1) Etat des populations
A l'échelle du département, nous sommes toujours en présence
de niveaux de populations très hétéroclites allant de l'abondance
à l'absence totale de l'espèce.
Confrontés à des cas de figures différents en fonction
des secteurs, cette situation peut se résumer de la façon suivante.
A - Arrière pays / piémont :
La situation n'évolue pas, le lapin est quasi absent. Certaines associations,
là où l'espèce est classée gibier, tentent des opérations
de repeuplement avec des résultats souvent peu encourageants.
Dans l'ensemble, les milieux sont peu hospitaliers, trop " fermés
" et souvent plus propices au grand gibier (chevreuil - sanglier).

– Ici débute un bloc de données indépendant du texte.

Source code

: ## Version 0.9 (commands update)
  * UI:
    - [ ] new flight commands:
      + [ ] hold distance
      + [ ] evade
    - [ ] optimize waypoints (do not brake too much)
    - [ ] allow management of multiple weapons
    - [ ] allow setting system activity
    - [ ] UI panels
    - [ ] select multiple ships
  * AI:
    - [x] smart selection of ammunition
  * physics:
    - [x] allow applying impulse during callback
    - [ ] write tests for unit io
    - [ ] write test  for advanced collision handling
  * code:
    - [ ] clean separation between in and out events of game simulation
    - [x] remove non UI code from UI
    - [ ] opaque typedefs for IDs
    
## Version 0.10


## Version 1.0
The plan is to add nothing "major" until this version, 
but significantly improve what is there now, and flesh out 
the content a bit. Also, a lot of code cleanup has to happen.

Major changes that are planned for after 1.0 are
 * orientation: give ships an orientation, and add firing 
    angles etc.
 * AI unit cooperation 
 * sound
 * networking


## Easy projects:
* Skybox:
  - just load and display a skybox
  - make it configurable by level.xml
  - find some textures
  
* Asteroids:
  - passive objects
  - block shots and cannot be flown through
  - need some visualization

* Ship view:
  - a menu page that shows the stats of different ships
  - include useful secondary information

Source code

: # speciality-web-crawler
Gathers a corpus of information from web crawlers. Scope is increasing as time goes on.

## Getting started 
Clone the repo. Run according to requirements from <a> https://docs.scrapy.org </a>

B - Secteur de la Salanque :
Nous sommes en présence de milieux extrêmement favorables à
l'espèce, composés de nombreuses parcelles incultes (plus ou moins
anciennes) entrecoupées de cultures maraîchères, fruitières,
de haies diverses très denses implantées sur des sols meubles.
A cette mosaïque idéale pour le lapin, s'ajoutent de nombreux talus
et des linéaires composés d'enrochements (exemple : berges de
l'Agly).
Aujourd'hui, au vu de la situation que nous connaissons et vis-à-vis
des risques de dégâts aux cultures, deux axes de travail s'imposent
:
- la maîtrise des populations,
- et le devenir de cette trop forte proportion de parcelles incultes.
C - Secteur de plaine à majorité viticole :
Les populations de lapins se maintiennent dans l'ensemble à un niveau
que l'on peut qualifier de moyen à faible. Ponctuellement, des populations
plus fortes sont observées si la proportion de parcelles incultes est
forte ou si un secteur donné est particulièrement favorable à
l'espèce.
D - Reproduction / situation début août 2004 :
A ce jour (début août), on constate le schéma habituel
dans la production de jeunes :
- Mars à juin : forte production de jeunes liée à une
disponibilité de végétaux verts très abondants (graminées
notamment).
- Juillet / août : les fortes chaleurs limitent la production de jeunes.
- Septembre / mi-octobre : Cette période est à nouveau favorable
à la reproduction et permet la production de graminées appétentes
et riches sur le plan alimentaire.
Remarque : Le printemps très humide, que nous avons connu, a limité
par rapport à une année normale la production massive de jeunes
tôt en saison.
Sur un échantillon analysé en Salanque fin juillet, la proportion
de jeunes observés était malgré tout de
79 %.
2 - Travaux sur la génétique des populations :
Les analyses menées par le Laboratoire ANTAGENE confirment pour la deuxième
fois pour un échantillon de la plaine du Roussillon que les lapins proposés
étaient bien conformes à ce que l'on peut attendre d'un véritable
lapin sauvage.
Génétiquement, les lapins des Pyrénées-Orientales
sont très proches de la souche sauvage originelle qui se trouve en Espagne.
3 - Chute toujours inexpliquée de la population de lapins de Cerdagne
au cours de l'été 2003
Des milliers de lapins sont morts en quelques semaines sur Nahuja/Osséja
et Bourg Madame au cours de l'été 2003, sans que l'on puisse disposer
de quelques animaux pour analyses.
Sur ces communes, les populations ont été éradiquées
certainement à plus de 90 %, au point qu'aujourd'hui il n'a pas vraiment
d'amorce de reconstitution de population.
Le lapin de garenne est un des éléments importants des milieux
dits " ouverts ". Sa présence conditionne l'existence d'un
cortège de faune très diversifié. Pour l'avenir, souhaitons
que nous puissions mettre en uvre des outils nous permettant de maîtriser
et de gérer ces populations.
Trouver un équilibre satisfaisant avec le monde agricole est indispensable
si l'on veut que le lapin reste l'animal de base de la chasse.